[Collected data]
»»

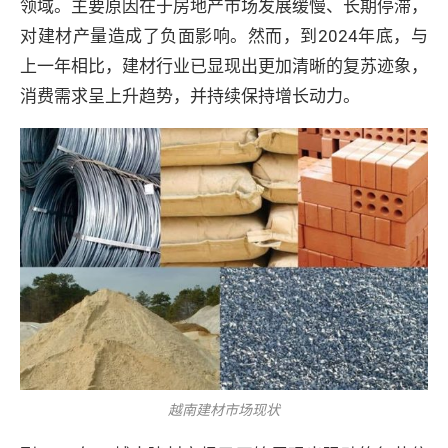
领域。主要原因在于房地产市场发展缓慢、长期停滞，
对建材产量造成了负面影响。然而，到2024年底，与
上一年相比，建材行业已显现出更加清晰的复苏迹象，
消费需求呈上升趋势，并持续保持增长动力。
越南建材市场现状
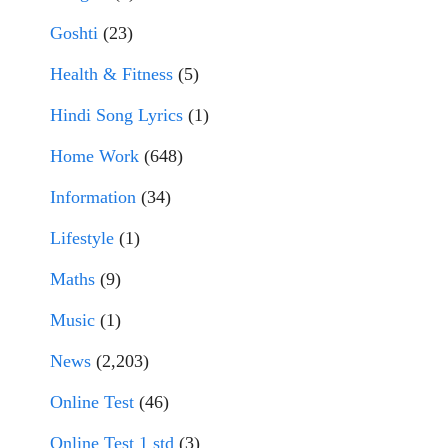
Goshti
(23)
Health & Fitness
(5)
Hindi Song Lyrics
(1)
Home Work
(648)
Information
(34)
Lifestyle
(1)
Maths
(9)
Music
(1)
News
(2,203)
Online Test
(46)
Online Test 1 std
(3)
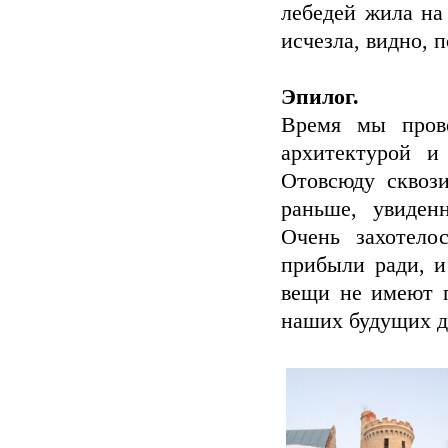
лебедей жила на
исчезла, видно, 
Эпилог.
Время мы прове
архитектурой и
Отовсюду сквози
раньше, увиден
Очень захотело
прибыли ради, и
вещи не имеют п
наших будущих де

««
»»

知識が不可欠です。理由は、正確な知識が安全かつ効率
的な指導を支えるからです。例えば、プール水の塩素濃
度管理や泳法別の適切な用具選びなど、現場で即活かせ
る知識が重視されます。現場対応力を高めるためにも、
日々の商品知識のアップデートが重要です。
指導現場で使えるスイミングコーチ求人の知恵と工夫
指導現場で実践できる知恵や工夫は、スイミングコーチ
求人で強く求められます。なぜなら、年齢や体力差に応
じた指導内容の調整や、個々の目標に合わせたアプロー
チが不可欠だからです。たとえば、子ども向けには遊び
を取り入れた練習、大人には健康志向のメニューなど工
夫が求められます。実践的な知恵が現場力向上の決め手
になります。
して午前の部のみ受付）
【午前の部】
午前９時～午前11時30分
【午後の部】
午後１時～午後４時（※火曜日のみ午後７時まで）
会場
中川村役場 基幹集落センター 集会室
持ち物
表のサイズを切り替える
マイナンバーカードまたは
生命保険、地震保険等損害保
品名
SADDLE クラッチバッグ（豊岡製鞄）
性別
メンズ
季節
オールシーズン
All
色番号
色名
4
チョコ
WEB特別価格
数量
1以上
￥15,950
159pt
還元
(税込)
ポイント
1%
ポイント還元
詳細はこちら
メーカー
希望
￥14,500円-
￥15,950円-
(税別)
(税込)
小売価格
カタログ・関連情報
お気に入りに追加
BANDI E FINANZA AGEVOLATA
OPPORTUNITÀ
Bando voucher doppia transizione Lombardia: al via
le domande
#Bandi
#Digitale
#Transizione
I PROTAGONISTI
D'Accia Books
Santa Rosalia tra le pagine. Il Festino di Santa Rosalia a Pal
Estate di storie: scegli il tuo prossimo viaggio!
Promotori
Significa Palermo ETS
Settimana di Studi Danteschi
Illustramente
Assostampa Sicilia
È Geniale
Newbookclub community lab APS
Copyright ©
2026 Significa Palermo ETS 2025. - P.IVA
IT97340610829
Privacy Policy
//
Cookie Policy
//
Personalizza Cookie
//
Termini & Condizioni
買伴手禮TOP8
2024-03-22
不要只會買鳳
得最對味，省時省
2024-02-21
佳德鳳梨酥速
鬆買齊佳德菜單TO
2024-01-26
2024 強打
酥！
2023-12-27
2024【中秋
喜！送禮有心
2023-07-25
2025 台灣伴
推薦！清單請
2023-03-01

««

Requirement: Turn every line of the collected data from the one containing "领域。主要原因在于房地产市场发展缓慢、长期停滞，" down to the one containing "наших будущих де" into a Markdown table with the columns Row and Line, numbering the rows and skipping blank lines. Leave out the pictures.

Response:
| Row | Line |
|---|---|
| 1 | 领域。主要原因在于房地产市场发展缓慢、长期停滞， |
| 2 | 对建材产量造成了负面影响。然而，到2024年底，与 |
| 3 | 上一年相比，建材行业已显现出更加清晰的复苏迹象， |
| 4 | 消费需求呈上升趋势，并持续保持增长动力。 |
| 5 | 越南建材市场现状 |
| 6 | Goshti |
| 7 | (23) |
| 8 | Health & Fitness |
| 9 | (5) |
| 10 | Hindi Song Lyrics |
| 11 | (1) |
| 12 | Home Work |
| 13 | (648) |
| 14 | Information |
| 15 | (34) |
| 16 | Lifestyle |
| 17 | (1) |
| 18 | Maths |
| 19 | (9) |
| 20 | Music |
| 21 | (1) |
| 22 | News |
| 23 | (2,203) |
| 24 | Online Test |
| 25 | (46) |
| 26 | Online Test 1 std |
| 27 | (3) |
| 28 | лебедей жила на |
| 29 | исчезла, видно,  |
| 30 | Эпилог. |
| 31 | Время мы прове |
| 32 | архитектурой и |
| 33 | Отовсюду сквози |
| 34 | раньше, увиден |
| 35 | Очень захотело |
| 36 | прибыли ради, и |
| 37 | вещи не имеют п |
| 38 | наших будущих де |